目前该波段激光器主要采用半导体或氙灯直接泵浦Er3+或者Pr3+离子激活的增益介质实现,但由于Er3+与Pr3+离子的吸收效率低,直接泵浦这两种激活离子产生的激光功率与效率也较低,且波长单一,难以满足众多设备对高功率多波长的需求。同时该波段激光难以寻找到合适的调Q元器件,较难实现高峰值功率的短脉冲激光。因此拓展该波段的激光技术并实现大功率的激光是目前该领域的主要发展方向。
发明内容
为了解决传统的2.7-2.9μm中红外激光技术存在的问题,本申请提供了一种以Tm激光作为基频光,KGW晶体作为拉曼增益介质,采用拉曼受激散射技术,从而实现~2750nm与~2860nm双波长中红外激光的技术方案。
具体而言,根据本申请的一个方面,提供了一种双波长红外激光器,包括泵浦源,同时激光依次经过激光谐振腔、用于对输出激光进行聚焦的聚焦透镜、拉曼谐振腔;
所述拉曼谐振腔包括拉曼输入镜、拉曼输出镜和放置于其间的磁场发生器、YIG晶体和KGW晶体。
YIG晶体9具有一定厚度,通过外加磁场可以使得通过该晶体的基频光偏振偏转90°,本申请中用于将单偏振基频光转换成正交双偏振激光。
再在YIG晶体前面放置KGW晶体,基频光通过拉曼介质实现一阶斯托克顿的拉曼激光输出。

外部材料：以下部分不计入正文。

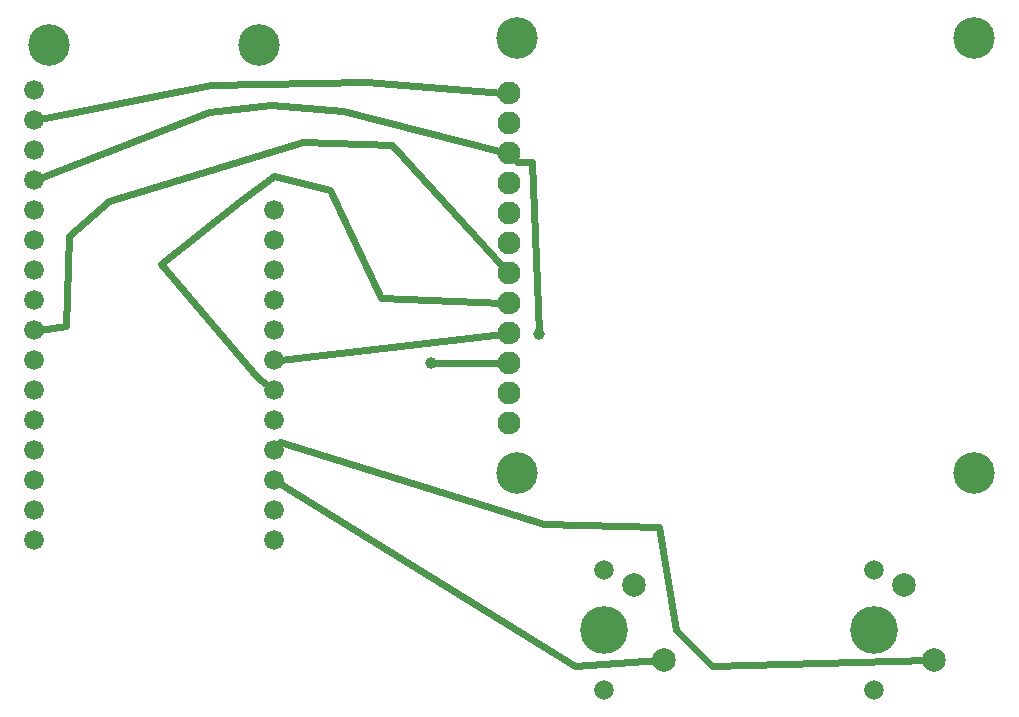
<source format=gtl>
G04 MADE WITH FRITZING*
G04 WWW.FRITZING.ORG*
G04 DOUBLE SIDED*
G04 HOLES PLATED*
G04 CONTOUR ON CENTER OF CONTOUR VECTOR*
%ASAXBY*%
%FSLAX23Y23*%
%MOIN*%
%OFA0B0*%
%SFA1.0B1.0*%
%ADD10C,0.066000*%
%ADD11C,0.138425*%
%ADD12C,0.076000*%
%ADD13C,0.078639*%
%ADD14C,0.158908*%
%ADD15C,0.065278*%
%ADD16C,0.039370*%
%ADD17C,0.024000*%
%LNCOPPER1*%
G90*
G70*
G54D10*
X153Y2034D03*
X153Y1934D03*
X153Y2134D03*
X153Y2234D03*
X153Y2334D03*
X953Y1934D03*
X953Y1834D03*
X953Y1734D03*
X953Y1634D03*
X953Y1534D03*
X953Y1434D03*
X953Y1334D03*
X953Y1234D03*
X953Y1134D03*
X953Y1034D03*
X953Y934D03*
X953Y834D03*
X153Y1734D03*
G54D11*
X903Y2484D03*
X203Y2484D03*
G54D10*
X153Y1534D03*
X153Y1834D03*
X153Y1334D03*
X153Y1634D03*
X153Y1134D03*
X153Y1434D03*
X153Y934D03*
X153Y1234D03*
X153Y1034D03*
X153Y834D03*
G54D12*
X1736Y2223D03*
G54D11*
X3286Y1058D03*
G54D12*
X1736Y1423D03*
X1736Y2123D03*
X1736Y1223D03*
X1736Y2023D03*
G54D11*
X1761Y1058D03*
G54D12*
X1736Y1923D03*
X1736Y1323D03*
X1736Y1823D03*
G54D11*
X3286Y2508D03*
G54D12*
X1736Y1723D03*
G54D11*
X1761Y2508D03*
G54D12*
X1736Y1623D03*
X1736Y1523D03*
X1736Y2323D03*
G54D13*
X3053Y683D03*
X3153Y434D03*
G54D14*
X2953Y533D03*
G54D15*
X2953Y733D03*
X2953Y334D03*
G54D13*
X2153Y683D03*
X2253Y434D03*
G54D14*
X2053Y533D03*
G54D15*
X2053Y733D03*
X2053Y334D03*
G54D16*
X1476Y1424D03*
X1836Y1520D03*
G54D17*
X1717Y2324D02*
X1260Y2360D01*
X1260Y2360D02*
X744Y2350D01*
D02*
X744Y2350D02*
X172Y2237D01*
D02*
X1717Y1623D02*
X1308Y1640D01*
X1308Y1640D02*
X1140Y2000D01*
D02*
X954Y2048D02*
X835Y1960D01*
D02*
X1140Y2000D02*
X954Y2048D01*
D02*
X835Y1960D02*
X575Y1755D01*
D02*
X575Y1755D02*
X900Y1376D01*
X900Y1376D02*
X938Y1346D01*
D02*
X260Y1548D02*
X268Y1847D01*
D02*
X268Y1847D02*
X404Y1963D01*
D02*
X173Y1536D02*
X260Y1548D01*
D02*
X404Y1963D02*
X1049Y2162D01*
D02*
X1049Y2162D02*
X1345Y2151D01*
D02*
X1345Y2151D02*
X1723Y1737D01*
D02*
X736Y2261D02*
X943Y2284D01*
D02*
X943Y2284D02*
X1184Y2264D01*
D02*
X1184Y2264D02*
X1717Y2127D01*
D02*
X171Y2041D02*
X736Y2261D01*
D02*
X1717Y1520D02*
X973Y1436D01*
D02*
X1717Y1423D02*
X1484Y1424D01*
D02*
X2235Y433D02*
X1956Y416D01*
X1956Y416D02*
X970Y1023D01*
D02*
X3135Y433D02*
X2412Y416D01*
X2412Y416D02*
X2292Y536D01*
D02*
X2235Y878D02*
X1854Y889D01*
D02*
X1854Y889D02*
X972Y1160D01*
D02*
X2292Y536D02*
X2235Y878D01*
D02*
X972Y1160D02*
X965Y1150D01*
D02*
X1836Y1528D02*
X1812Y2096D01*
X1812Y2096D02*
X1764Y2096D01*
X1764Y2096D02*
X1750Y2109D01*
G04 End of Copper1*
M02*
</source>
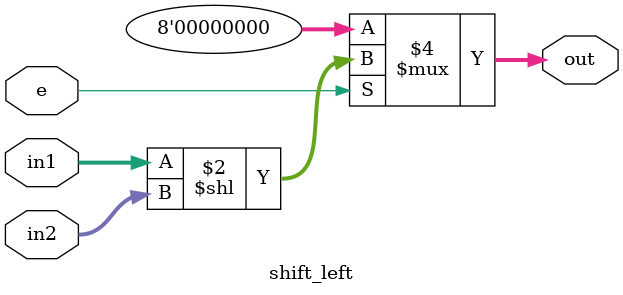
<source format=v>
module shift_left (input [7:0] in1,
		   input [1:0] in2,
	           input e,
	           output reg [7:0] out);

always @(*)
	if (e) out = in1 << in2;
	else out = 0;
endmodule

</source>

可选的,所述激光谐振腔包括依次放置的激光输入镜、激光增益介质、调Q元件、激光输出镜。
调Q元件用于产生短脉冲激光。
可选的,所述激光增益介质选用Tm掺杂YAP晶体或者Tm掺杂YVO4晶体。
可选的,所述泵浦源放置在所述激光谐振腔内。
可选的,所述泵浦源与所述激光谐振腔间还设置有光束耦合部。
可选的,所述调Q元件选用电光、声光或者被动调Q元件。
可选的,所述泵浦源选用半导体激光器。
可选的,所述晶体采用通冷却水的铜块或者采用TEC制冷。
可选的,所述激光器中基频光的输出激光波长为~2275nm,拉曼光的输出激光波长为~2750nm。
本申请能产生的有益效果包括:
本申请所提供的一种双波长红外激光器,采用受激拉曼增益技术,通过传统的中红外激光通过拉曼增益,从而实现波长更长的中红外激光。通过该技术实现的中红外波段激光技术具有输出功率较高、牢固耐用、转换效率高、稳定性强、光束质量好等优点,非常适合于市场化推广应用。
附图说明
图1为本申请实施例1中提供的调Q激光器的结构示意图;
图2为本申请实施例2中提供的调Q激光器的结构示意图。
部件和附图标记列表:
1、泵浦源;2、光束耦合部;3、激光输入镜;4、激光增益介质;5、调Q元件;6、激光输出镜;7、聚焦透镜;8、拉曼输入镜;9、YIG晶体;10、KGW晶体;11、拉曼输出镜;12、磁场发生器。
具体实施方式
下面结合实施例详述本申请,但本申请并不局限于这些实施例。
实施例1
如图1所示,本实施例为采用端面泵浦模式的双波长红外激光器,包括泵浦源1,同时激光依次经过激光谐振腔、用于对输出激光进行聚焦的聚焦透镜7、拉曼谐振腔;
所示泵浦源1设置在所述激光谐振腔内;
所述泵浦源1选用半导体激光器。
所述激光谐振腔包括依次放置的激光输入镜3、激光增益介质4、用于产生短脉冲激光的调Q元件5、激光输出镜6。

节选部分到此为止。